Ballet demands grace and poise, but also enormous physical strength, which requires a daily training regimen. There’s no room for slackers. Boston Ballet’s dancers are strongly encouraged to attend a daily 90-minute class at 9:45 a.m. Advances in nutrition and the science of physical fitness leave today’s athletes no room for error. Cirio cycles, does yoga, and works with the Ballet’s physical therapists to stay in Olympic shape.
Reaching for Perfection
“With classical ballet, you’re always striving to be perfect and you’re never going to get that,” she says. “And I love that challenge. But then with the modern contemporary things, you get to be you, yourself, and kind of break the boundaries of classical ballet and experience new things. And that’s really interesting and fun.”

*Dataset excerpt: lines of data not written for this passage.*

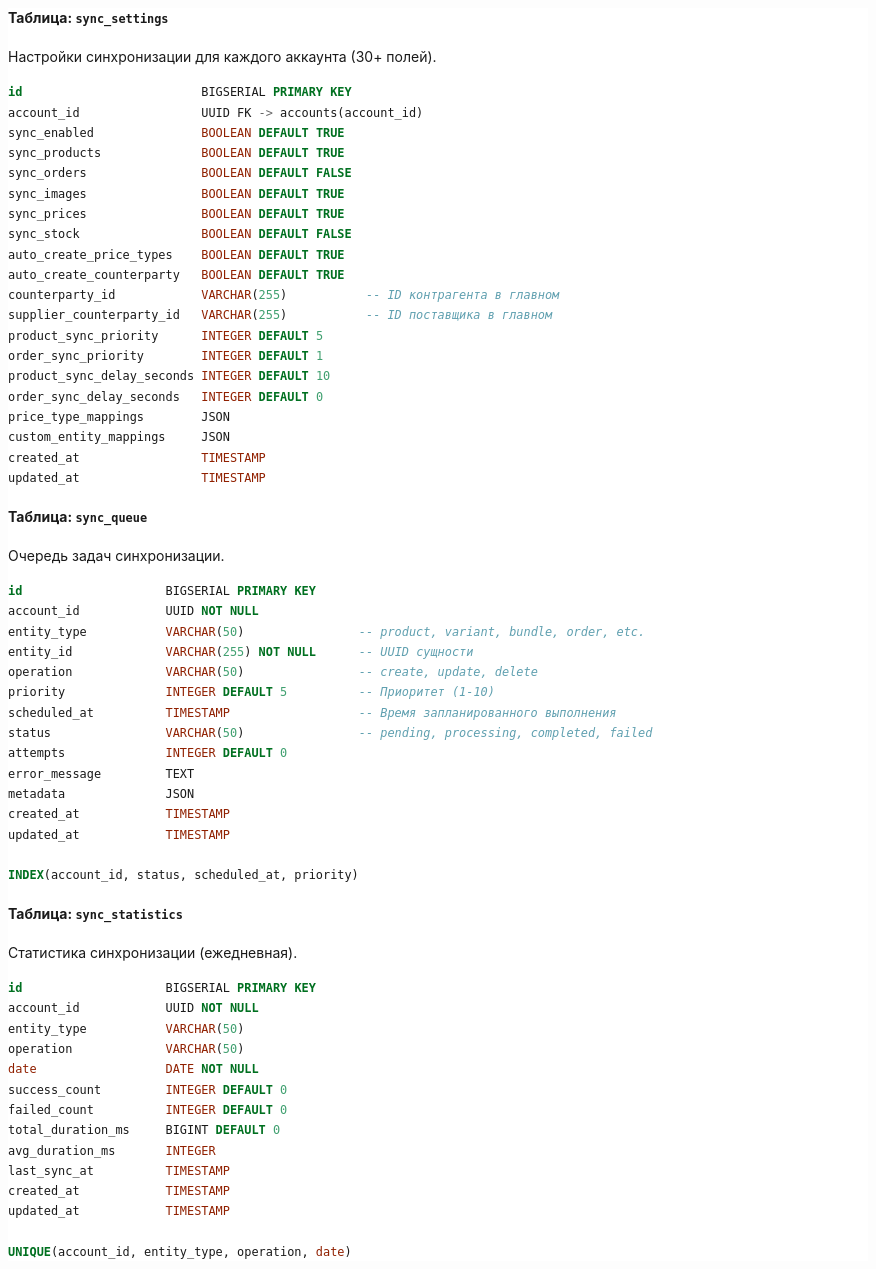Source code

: #### Таблица: `sync_settings`
Настройки синхронизации для каждого аккаунта (30+ полей).

```sql
id                         BIGSERIAL PRIMARY KEY
account_id                 UUID FK -> accounts(account_id)
sync_enabled               BOOLEAN DEFAULT TRUE
sync_products              BOOLEAN DEFAULT TRUE
sync_orders                BOOLEAN DEFAULT FALSE
sync_images                BOOLEAN DEFAULT TRUE
sync_prices                BOOLEAN DEFAULT TRUE
sync_stock                 BOOLEAN DEFAULT FALSE
auto_create_price_types    BOOLEAN DEFAULT TRUE
auto_create_counterparty   BOOLEAN DEFAULT TRUE
counterparty_id            VARCHAR(255)           -- ID контрагента в главном
supplier_counterparty_id   VARCHAR(255)           -- ID поставщика в главном
product_sync_priority      INTEGER DEFAULT 5
order_sync_priority        INTEGER DEFAULT 1
product_sync_delay_seconds INTEGER DEFAULT 10
order_sync_delay_seconds   INTEGER DEFAULT 0
price_type_mappings        JSON
custom_entity_mappings     JSON
created_at                 TIMESTAMP
updated_at                 TIMESTAMP
```

#### Таблица: `sync_queue`
Очередь задач синхронизации.

```sql
id                    BIGSERIAL PRIMARY KEY
account_id            UUID NOT NULL
entity_type           VARCHAR(50)                -- product, variant, bundle, order, etc.
entity_id             VARCHAR(255) NOT NULL      -- UUID сущности
operation             VARCHAR(50)                -- create, update, delete
priority              INTEGER DEFAULT 5          -- Приоритет (1-10)
scheduled_at          TIMESTAMP                  -- Время запланированного выполнения
status                VARCHAR(50)                -- pending, processing, completed, failed
attempts              INTEGER DEFAULT 0
error_message         TEXT
metadata              JSON
created_at            TIMESTAMP
updated_at            TIMESTAMP

INDEX(account_id, status, scheduled_at, priority)
```

#### Таблица: `sync_statistics`
Статистика синхронизации (ежедневная).

```sql
id                    BIGSERIAL PRIMARY KEY
account_id            UUID NOT NULL
entity_type           VARCHAR(50)
operation             VARCHAR(50)
date                  DATE NOT NULL
success_count         INTEGER DEFAULT 0
failed_count          INTEGER DEFAULT 0
total_duration_ms     BIGINT DEFAULT 0
avg_duration_ms       INTEGER
last_sync_at          TIMESTAMP
created_at            TIMESTAMP
updated_at            TIMESTAMP

UNIQUE(account_id, entity_type, operation, date)
```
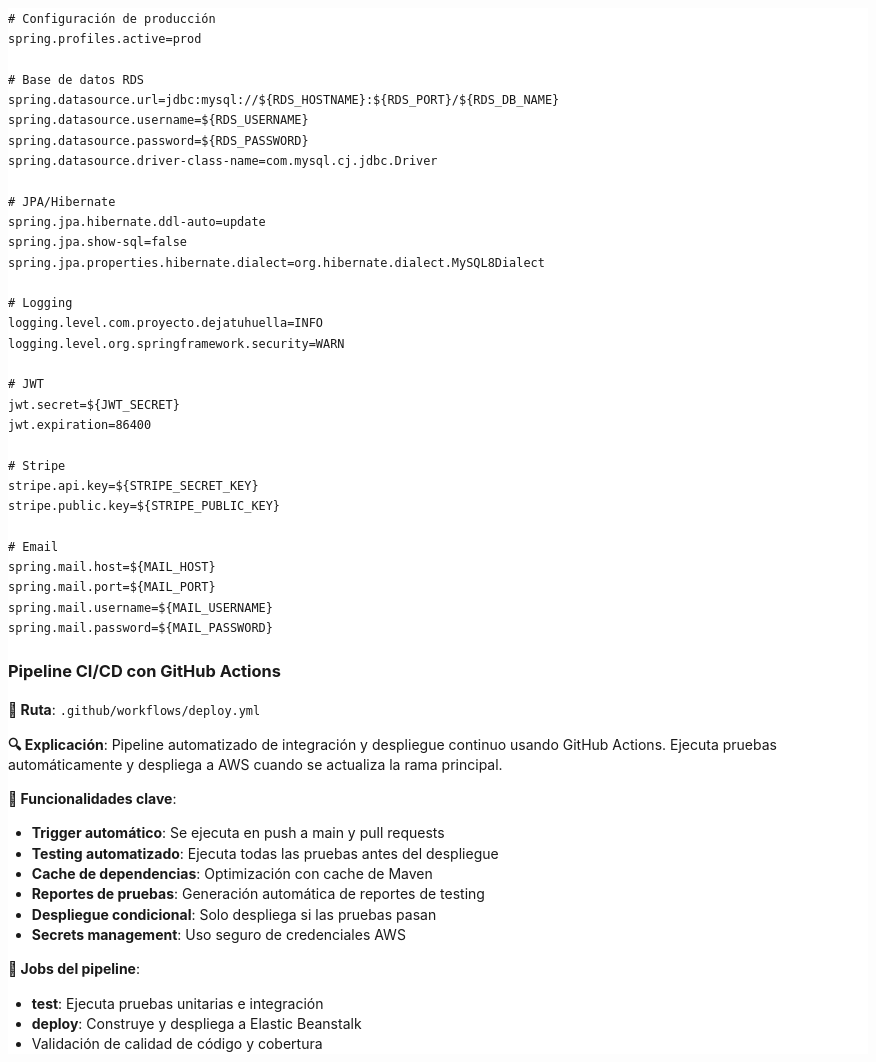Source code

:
 ```properties
# Configuración de producción
spring.profiles.active=prod

# Base de datos RDS
spring.datasource.url=jdbc:mysql://${RDS_HOSTNAME}:${RDS_PORT}/${RDS_DB_NAME}
spring.datasource.username=${RDS_USERNAME}
spring.datasource.password=${RDS_PASSWORD}
spring.datasource.driver-class-name=com.mysql.cj.jdbc.Driver

# JPA/Hibernate
spring.jpa.hibernate.ddl-auto=update
spring.jpa.show-sql=false
spring.jpa.properties.hibernate.dialect=org.hibernate.dialect.MySQL8Dialect

# Logging
logging.level.com.proyecto.dejatuhuella=INFO
logging.level.org.springframework.security=WARN

# JWT
jwt.secret=${JWT_SECRET}
jwt.expiration=86400

# Stripe
stripe.api.key=${STRIPE_SECRET_KEY}
stripe.public.key=${STRIPE_PUBLIC_KEY}

# Email
spring.mail.host=${MAIL_HOST}
spring.mail.port=${MAIL_PORT}
spring.mail.username=${MAIL_USERNAME}
spring.mail.password=${MAIL_PASSWORD}
```

### Pipeline CI/CD con GitHub Actions
**📁 Ruta**: `.github/workflows/deploy.yml`

**🔍 Explicación**: Pipeline automatizado de integración y despliegue continuo usando GitHub Actions. Ejecuta pruebas automáticamente y despliega a AWS cuando se actualiza la rama principal.

**🔑 Funcionalidades clave**:
- **Trigger automático**: Se ejecuta en push a main y pull requests
- **Testing automatizado**: Ejecuta todas las pruebas antes del despliegue
- **Cache de dependencias**: Optimización con cache de Maven
- **Reportes de pruebas**: Generación automática de reportes de testing
- **Despliegue condicional**: Solo despliega si las pruebas pasan
- **Secrets management**: Uso seguro de credenciales AWS

**🔧 Jobs del pipeline**:
- **test**: Ejecuta pruebas unitarias e integración
- **deploy**: Construye y despliega a Elastic Beanstalk
- Validación de calidad de código y cobertura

In 2015, Cirio and her brother Jeffrey created the Cirio Collective, a collaboration with other dancers and artists. Since they’re free of any institutional restrictions, the group is an ideal place for experimentation and self-expression. Cirio Collective performs in Massachusetts, New York, and select spots around the globe.
In 2018, Boston Ballet’s Artistic Director Mikko Nissinen started the ChoreograpHER Initiative, with the goal of featuring the work of female choreographers. He encouraged Cirio to begin arranging her own pieces.
“I always thought I was happy just being the muse, but Mikko said, ‘just try it.’ And I did. A five-minute piece turned into a 10-minute piece. And I was hooked.”
Because it was composed during the pandemic, when dancers had to work alone or go to studios in small pods, Cirio titled her piece “Chaptered in Fragments.”
“After the pandemic, I had my work performed on the main stage for the first time,” she explains. “I created this piece in a span of two years, in chapters. And my cast and I, we just felt like we all had changed in that whole process as people and as dancers. I altered certain things in the piece to reflect those changes. It was really cool.”
Such a long tenure is remarkable for any dancer, and Cirio has much to reflect on. “I’m looking at the end of my career. Not quite yet, but it’s on the horizon,” she says quietly.
She still has one role that she aspires to, and that’s Juliet. Boston Ballet’s 2025 season included the iconic Prokofiev ballet based on Shakespeare’s tale of star-crossed lovers, but Cirio wasn’t cast.
“I have experienced a lot of heartbreak in my life, while I was growing into myself. And ‘Romeo and Juliet’ has always been my dream ballet. Juliet is the one role I’ve been reaching for that I might not get, and it’s really sad. But that happens in a lot of people’s careers, having disappointments. It’s how you grow from them that matters.”
Beyond dancing
Still passionately focused on her performances, Cirio is also enjoying training the next generation of dancers and expanding her role as a choreographer.
It’s not only dance she teaches. Ciro, who is half Filipino, remembers a time when the ideal look for ballerinas was pale, as white as snow. It’s different now, she says. She recently married another dancer in the company, and on her recent honeymoon in Mexico, she relaxed and picked up a bit of a tan. “I love being that dancer that young brown girls can look up to. Growing up, I didn’t really have that someone. I’m happy that I got to pave that path a little bit. And that’s where we need to stay—in a beautiful, colorful place.”